A rat model simulating some aspects of weightlessness was used to determine whether simulated weightlessness might alter interferon production. The optimum time for in-vivo induction of alpha/beta interferon (alpha/beta-IFN) by polyriboinosinic-polyribocytidylic acid was determined to be four hours in normal, mature rats. Rats suspended in the model for two weeks were injected with polyriboinosinic-polyribocytidylic acid and bled four hours later. A dramatic decrease (80%) in alpha/beta-IFN production was observed in those animals exposed to simulated weightlessness as compared to control rats. These data suggest that weightlessness may alter certain immunological functions.

Preosteoblast production 55 hours after a 12.5-day spaceflight on Cosmos 1887.

The influence of 12.5 days of spaceflight and a 55 h stressful recovery period (at 1 g) on fibroblastlike osteoblast precursor cells was assessed in the periodontal ligament (PDL) of rats that were 91 days old at launch. Nuclear morphometry was used as a marker for precursor cell differentiation in 3 microns sections cut in the midsagittal plane from the maxillary first molar. According to nuclear volume, cells were classified as preosteoblasts (C + D cells, greater than or equal to 120 microns 3) and less differentiated progenitor cells (A + A' cells, 40-79 microns 3). Compared with synchronous controls (simulated flight conditions), the 55 h postflight recovery period at 1 g resulted in a 40% decrease in the A + A' cell population, a 42% increase in the C + D cells, and a 39% increase in the number of PDL fibroblastlike cells near the bone surface. These results are consistent with a postflight osteogenic response in PDL. This recovery response occurred despite physiological stress in the flight animals that resulted in a highly significant (P less than or equal to 0.001) increase in adrenal weight. The data suggest that after spaceflight there is a strong and rapid recovery mechanism for osteoblast differentiation that is not suppressed by physiological stress.

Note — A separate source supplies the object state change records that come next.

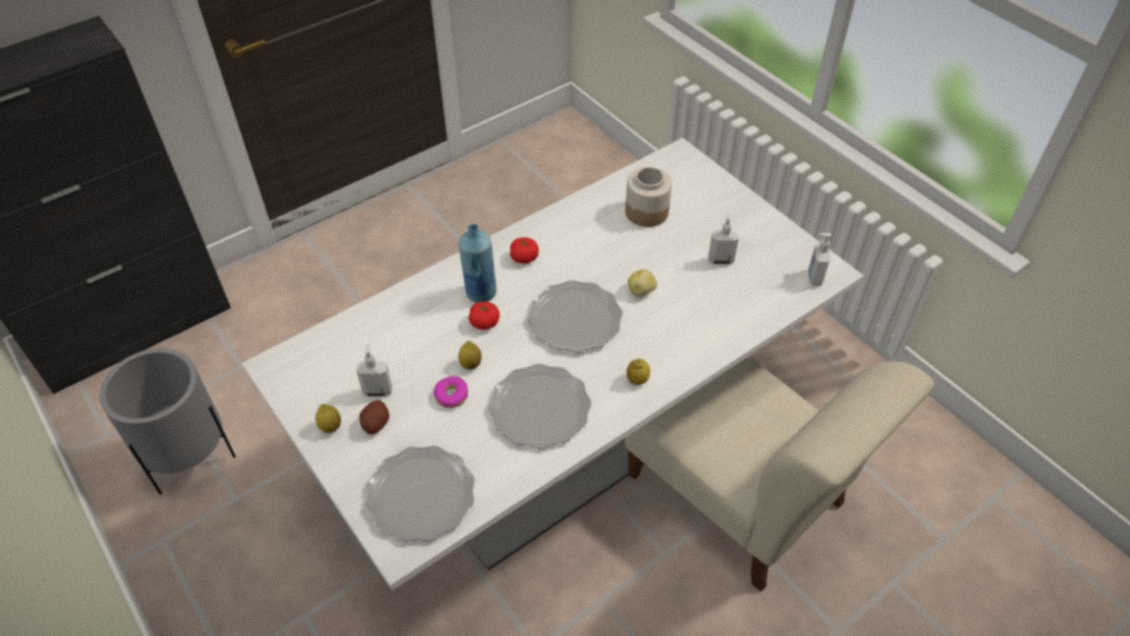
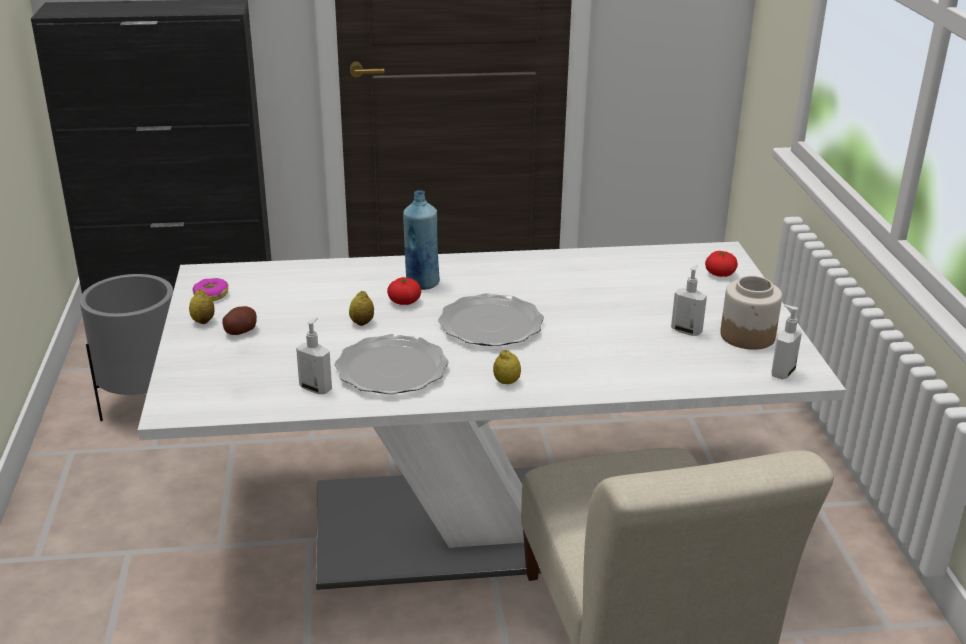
camera: 30 degrees right, 20 degrees down
soap dispenser [357,342,392,397] -> soap dispenser moved to [296,317,332,394]
plate [365,446,475,542] -> none
donut [434,376,468,408] -> donut moved to [193,278,228,301]
tomato [510,237,539,264] -> tomato moved to [705,251,738,277]
jar [625,167,672,227] -> jar moved to [720,276,782,350]
potato [628,269,657,297] -> none

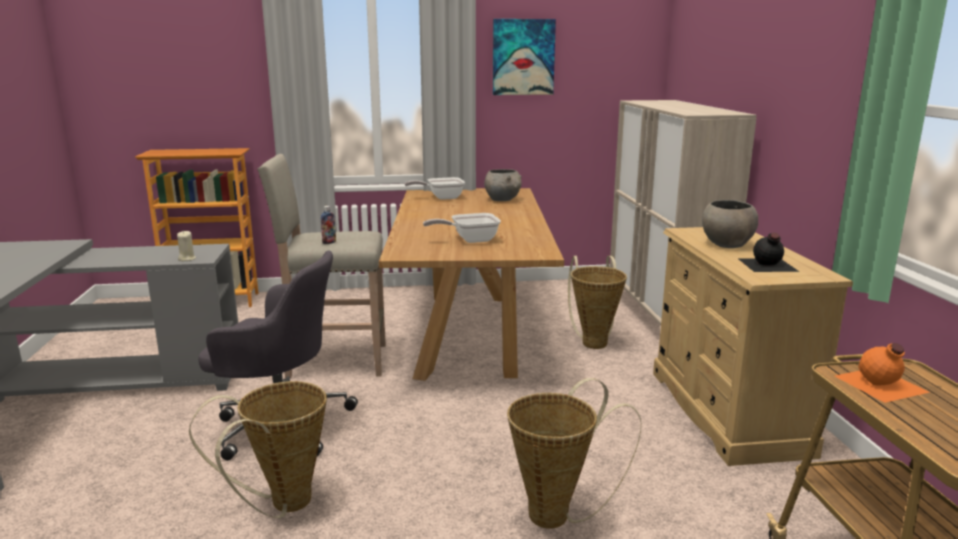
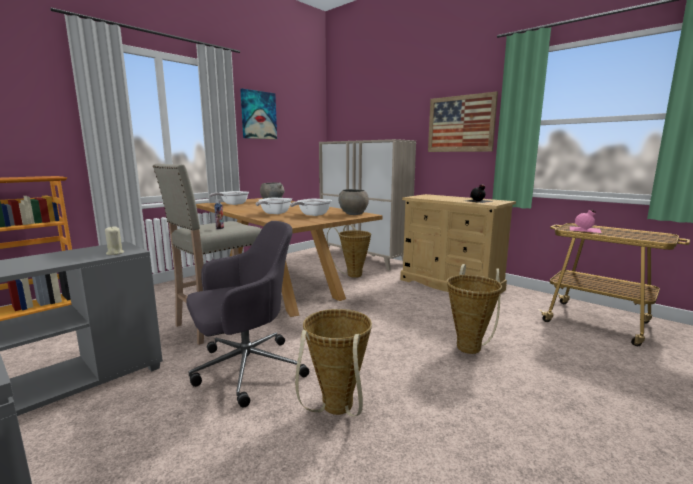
camera: 40 degrees left, 5 degrees down
grey bowl [702,200,758,248] -> grey bowl moved to [338,189,369,215]
orange bottle [835,343,930,403] -> pink bottle [570,209,602,233]
none -> frying pan [255,198,292,214]
none -> picture [428,91,498,152]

Nuclear morphometric analysis of osteoblast precursor cells in periodontal ligament, SL-3 rats.

Five small (55 days old, 196 +/- 5 g) (mean +/- SE) and five large (83 days old, 382 +/- 4 g) Sprague-Dawley strain, specific pathogen-free rats were exposed to a 7-day spaceflight and 12-h postflight recovery period. As measured in 3-micron sections, periodontal ligament (PDL) fibroblastlike cells were classified according to nuclear size: A + A' (40-79), B (80-119), C (120-169), and D (greater than or equal to 170 microns 3). Since the histogenesis sequence is A----A'----C----D----osteoblast, the relative incidence of A + A' to C + D is an osteogenic index. No difference in A + A' or C + D cells in small rats may reflect partial recovery of preosteoblast formation (A----C) during the 12-h postflight period. Large flight rats demonstrated increased numbers of A + A', indicating an inhibition of preosteoblast formation (A----C). At least in the older group, a 7-day flight is adequate to reduce PDL osteogenic potential (inhibition in PDL osteoblast differentiation and/or specific attrition of C + D cells) that does not recover by 12-h postflight.